A system now being developed at Purdue University uses artificial intelligence to analyze videos of nuclear reactors, representing a future inspection technology that can be used to detect cracks, reduce accidents and lower maintenance costs.

“Regular inspection of nuclear power plant components is important to guarantee safe operations,” points out Mohammad R. Jahanshahi, an assistant professor at the Lyles School of Civil Engineering at Purdue. “However, current practice is time-consuming, tedious and subjective… (It) involves human technicians reviewing inspection videos to identify cracks on reactors.” Complicating the issue is that direct manual inspection of a reactor’s components is not feasible, due to high temperatures and radiation hazards. Nuclear reactors are also submerged in water to maintain cooling.

Mohammad R. Jahanshahi, left, reviews results using the new system. Image credit: Purdue University.Cracking, which can lead to leaking, is an important contributing factor in numerous nuclear power incidents, Jahanshahi notes. “Aging degradation is the main cause that leads to function losses and safety impairments caused by cracking, fatigue, embrittlement, wear, erosion, corrosion and oxidation,” he says.

Over a six-decade period, there have been 99 major nuclear incidents worldwide that cost more than $20 billion and led to 4,000 fatalities; 56 of them occurred in the United States – the world’s largest supplier of commercial nuclear power.

But as detailed in a paper appearing in the journal IEEE Transactions on Industrial Electronics, the new system utilizes a deep learning framework to analyze individual video frames, along with an innovative data fusion scheme to aggregate the information extracted from each frame.

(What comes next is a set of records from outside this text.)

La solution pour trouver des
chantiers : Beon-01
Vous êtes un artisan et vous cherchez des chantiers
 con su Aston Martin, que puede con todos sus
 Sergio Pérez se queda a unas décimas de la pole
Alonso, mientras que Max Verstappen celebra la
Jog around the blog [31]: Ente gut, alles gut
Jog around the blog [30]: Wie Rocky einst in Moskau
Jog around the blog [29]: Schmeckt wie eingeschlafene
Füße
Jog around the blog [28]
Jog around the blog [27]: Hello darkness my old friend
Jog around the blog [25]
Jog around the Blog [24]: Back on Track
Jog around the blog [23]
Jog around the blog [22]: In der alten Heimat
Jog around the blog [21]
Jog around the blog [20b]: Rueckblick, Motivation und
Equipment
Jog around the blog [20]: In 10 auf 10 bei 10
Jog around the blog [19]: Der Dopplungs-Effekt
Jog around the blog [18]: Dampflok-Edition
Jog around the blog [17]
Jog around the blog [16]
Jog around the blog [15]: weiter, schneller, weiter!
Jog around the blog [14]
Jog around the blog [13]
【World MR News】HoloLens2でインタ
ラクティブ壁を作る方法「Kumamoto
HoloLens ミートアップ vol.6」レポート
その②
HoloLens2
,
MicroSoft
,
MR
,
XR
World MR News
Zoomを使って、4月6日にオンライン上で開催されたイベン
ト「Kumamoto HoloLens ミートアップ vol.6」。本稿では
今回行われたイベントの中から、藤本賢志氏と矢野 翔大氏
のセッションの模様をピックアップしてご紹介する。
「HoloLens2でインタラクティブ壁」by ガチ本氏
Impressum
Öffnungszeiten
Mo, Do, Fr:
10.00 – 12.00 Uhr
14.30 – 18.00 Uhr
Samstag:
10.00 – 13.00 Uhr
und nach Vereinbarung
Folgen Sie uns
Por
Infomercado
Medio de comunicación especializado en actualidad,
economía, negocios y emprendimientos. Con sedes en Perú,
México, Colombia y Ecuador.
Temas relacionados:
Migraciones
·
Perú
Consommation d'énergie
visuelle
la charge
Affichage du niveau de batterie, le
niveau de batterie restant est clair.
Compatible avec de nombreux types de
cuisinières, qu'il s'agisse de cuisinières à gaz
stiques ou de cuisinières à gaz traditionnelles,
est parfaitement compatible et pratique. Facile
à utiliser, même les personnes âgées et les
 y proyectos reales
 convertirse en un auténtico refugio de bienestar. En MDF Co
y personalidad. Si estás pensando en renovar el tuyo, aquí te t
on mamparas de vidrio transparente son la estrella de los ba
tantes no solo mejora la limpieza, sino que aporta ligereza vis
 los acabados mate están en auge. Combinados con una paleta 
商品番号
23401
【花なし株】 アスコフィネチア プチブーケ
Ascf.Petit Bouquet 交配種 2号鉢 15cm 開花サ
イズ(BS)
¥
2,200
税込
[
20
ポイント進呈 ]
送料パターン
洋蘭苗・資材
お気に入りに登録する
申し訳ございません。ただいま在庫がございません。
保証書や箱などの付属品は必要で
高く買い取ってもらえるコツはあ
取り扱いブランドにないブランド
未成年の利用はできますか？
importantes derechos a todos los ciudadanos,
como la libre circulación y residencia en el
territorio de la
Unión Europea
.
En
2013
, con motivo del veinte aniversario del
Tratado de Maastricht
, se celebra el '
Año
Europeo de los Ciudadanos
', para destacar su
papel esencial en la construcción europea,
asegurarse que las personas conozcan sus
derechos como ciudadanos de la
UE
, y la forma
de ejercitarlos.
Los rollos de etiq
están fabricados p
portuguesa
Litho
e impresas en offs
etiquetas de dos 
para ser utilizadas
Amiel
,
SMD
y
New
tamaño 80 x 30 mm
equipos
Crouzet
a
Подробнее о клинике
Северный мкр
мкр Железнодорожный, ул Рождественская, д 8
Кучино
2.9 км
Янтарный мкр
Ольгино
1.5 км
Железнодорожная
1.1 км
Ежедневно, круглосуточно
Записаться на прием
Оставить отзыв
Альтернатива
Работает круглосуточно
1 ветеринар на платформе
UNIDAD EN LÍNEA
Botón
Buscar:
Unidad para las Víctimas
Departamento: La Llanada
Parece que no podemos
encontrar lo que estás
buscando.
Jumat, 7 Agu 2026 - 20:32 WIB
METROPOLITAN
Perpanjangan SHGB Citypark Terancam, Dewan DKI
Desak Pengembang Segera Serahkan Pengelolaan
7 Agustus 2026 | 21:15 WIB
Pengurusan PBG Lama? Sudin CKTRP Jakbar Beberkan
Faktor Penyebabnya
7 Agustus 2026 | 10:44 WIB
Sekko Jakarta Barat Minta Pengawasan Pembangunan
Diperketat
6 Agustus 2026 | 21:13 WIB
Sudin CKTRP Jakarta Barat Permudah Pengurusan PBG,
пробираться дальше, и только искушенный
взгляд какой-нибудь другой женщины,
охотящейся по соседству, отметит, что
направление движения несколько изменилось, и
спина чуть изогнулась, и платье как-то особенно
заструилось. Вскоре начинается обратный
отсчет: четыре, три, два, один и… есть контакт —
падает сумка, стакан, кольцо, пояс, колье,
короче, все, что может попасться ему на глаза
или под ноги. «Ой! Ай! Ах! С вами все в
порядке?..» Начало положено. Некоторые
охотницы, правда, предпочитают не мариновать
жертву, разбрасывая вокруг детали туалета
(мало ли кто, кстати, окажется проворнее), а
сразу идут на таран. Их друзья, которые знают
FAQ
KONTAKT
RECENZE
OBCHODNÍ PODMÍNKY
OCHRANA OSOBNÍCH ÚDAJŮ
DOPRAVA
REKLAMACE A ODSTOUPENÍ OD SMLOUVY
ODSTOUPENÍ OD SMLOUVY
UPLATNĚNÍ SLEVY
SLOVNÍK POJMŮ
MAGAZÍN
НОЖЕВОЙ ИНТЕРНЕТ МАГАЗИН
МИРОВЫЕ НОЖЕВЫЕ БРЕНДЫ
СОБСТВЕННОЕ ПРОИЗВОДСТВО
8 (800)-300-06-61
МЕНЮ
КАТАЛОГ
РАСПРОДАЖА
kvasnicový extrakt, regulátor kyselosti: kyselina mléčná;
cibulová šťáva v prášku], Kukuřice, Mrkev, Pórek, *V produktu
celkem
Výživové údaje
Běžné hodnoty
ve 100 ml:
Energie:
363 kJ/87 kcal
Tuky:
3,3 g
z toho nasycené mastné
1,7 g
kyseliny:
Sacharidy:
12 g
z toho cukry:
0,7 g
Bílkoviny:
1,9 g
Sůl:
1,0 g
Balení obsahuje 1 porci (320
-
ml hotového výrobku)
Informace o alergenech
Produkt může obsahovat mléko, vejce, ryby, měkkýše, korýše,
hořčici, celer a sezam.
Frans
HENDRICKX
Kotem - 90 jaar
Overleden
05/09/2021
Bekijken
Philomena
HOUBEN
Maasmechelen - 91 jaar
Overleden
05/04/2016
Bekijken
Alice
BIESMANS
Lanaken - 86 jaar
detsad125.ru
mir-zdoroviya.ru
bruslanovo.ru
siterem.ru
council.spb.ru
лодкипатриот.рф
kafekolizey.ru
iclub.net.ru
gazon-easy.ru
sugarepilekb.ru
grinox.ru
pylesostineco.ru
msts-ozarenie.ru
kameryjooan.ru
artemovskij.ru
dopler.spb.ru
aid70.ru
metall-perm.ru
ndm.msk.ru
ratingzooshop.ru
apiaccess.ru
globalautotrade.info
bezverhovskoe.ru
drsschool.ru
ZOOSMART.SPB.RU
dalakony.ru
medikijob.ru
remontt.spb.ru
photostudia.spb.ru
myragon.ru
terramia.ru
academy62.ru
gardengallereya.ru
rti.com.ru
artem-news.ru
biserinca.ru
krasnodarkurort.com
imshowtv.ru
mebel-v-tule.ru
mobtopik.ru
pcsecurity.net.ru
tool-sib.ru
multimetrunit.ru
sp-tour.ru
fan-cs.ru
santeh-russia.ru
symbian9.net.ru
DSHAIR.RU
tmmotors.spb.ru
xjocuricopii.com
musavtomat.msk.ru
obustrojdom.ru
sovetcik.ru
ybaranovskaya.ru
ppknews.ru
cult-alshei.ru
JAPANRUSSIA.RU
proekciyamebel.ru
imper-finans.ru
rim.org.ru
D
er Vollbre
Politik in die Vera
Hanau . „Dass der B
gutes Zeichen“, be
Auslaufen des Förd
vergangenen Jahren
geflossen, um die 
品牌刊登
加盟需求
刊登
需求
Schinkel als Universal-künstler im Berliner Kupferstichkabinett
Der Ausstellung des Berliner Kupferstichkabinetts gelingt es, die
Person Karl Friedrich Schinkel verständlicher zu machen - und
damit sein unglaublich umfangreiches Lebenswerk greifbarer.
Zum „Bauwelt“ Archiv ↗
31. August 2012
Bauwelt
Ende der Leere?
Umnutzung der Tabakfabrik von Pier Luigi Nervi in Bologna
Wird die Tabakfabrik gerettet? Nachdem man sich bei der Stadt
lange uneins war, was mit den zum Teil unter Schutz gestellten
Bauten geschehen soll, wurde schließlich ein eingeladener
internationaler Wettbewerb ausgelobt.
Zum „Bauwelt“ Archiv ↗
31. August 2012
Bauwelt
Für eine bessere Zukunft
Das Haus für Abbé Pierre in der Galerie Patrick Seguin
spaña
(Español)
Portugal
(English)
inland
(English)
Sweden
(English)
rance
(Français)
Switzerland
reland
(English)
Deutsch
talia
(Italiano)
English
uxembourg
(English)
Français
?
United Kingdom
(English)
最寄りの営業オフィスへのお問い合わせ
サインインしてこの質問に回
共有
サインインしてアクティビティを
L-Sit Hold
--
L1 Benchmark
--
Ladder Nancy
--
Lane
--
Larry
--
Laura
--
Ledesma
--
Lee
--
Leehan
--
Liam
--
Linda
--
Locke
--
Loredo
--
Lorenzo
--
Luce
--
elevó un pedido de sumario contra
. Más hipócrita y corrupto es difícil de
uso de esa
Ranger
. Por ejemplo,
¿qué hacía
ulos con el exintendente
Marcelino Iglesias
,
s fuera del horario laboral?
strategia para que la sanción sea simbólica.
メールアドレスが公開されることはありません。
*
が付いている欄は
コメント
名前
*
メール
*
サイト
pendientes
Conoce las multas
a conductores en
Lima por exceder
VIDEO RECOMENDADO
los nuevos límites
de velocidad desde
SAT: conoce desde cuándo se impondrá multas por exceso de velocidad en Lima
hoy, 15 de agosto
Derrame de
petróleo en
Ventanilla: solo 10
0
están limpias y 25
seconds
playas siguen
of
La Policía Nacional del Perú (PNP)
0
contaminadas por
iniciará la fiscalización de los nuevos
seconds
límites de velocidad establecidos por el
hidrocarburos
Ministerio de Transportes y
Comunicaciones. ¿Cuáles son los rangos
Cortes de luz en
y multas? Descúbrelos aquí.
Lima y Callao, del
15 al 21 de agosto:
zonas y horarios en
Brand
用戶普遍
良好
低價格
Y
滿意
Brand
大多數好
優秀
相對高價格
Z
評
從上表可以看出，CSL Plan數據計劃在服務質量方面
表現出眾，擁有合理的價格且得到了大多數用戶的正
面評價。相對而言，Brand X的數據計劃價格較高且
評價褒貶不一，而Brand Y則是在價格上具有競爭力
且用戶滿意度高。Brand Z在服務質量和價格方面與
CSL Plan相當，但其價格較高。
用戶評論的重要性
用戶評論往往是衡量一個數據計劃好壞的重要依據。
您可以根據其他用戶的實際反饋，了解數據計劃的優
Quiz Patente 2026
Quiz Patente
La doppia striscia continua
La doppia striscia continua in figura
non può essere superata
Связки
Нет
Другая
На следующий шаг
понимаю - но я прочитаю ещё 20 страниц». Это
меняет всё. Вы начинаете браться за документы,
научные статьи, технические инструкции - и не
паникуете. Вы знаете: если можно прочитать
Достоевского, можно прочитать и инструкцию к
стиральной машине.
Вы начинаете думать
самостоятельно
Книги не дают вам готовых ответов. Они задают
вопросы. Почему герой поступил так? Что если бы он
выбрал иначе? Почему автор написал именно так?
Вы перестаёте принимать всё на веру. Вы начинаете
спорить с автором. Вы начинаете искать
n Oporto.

Leveraging a dataset that contains around 300,000 crack and non-crack patches, the neural network can be trained to detect cracks in overlapping “patches” in each frame. The data fusion algorithm then tracks a crack from one frame to the next. It is able to account for changing configurations due to the moving camera, thus pinpointing the location of the crack. The algorithm also mimics the ability of human vision to scrutinize cracks from different angles -- important because some cracks are obscured by the play of light and shadow, Jahanshahi notes.

The approach achieves a 98.3 percent success rate. A patent application on the technology has been filed through the Purdue Research Foundation’s Office of Technology Commercialization.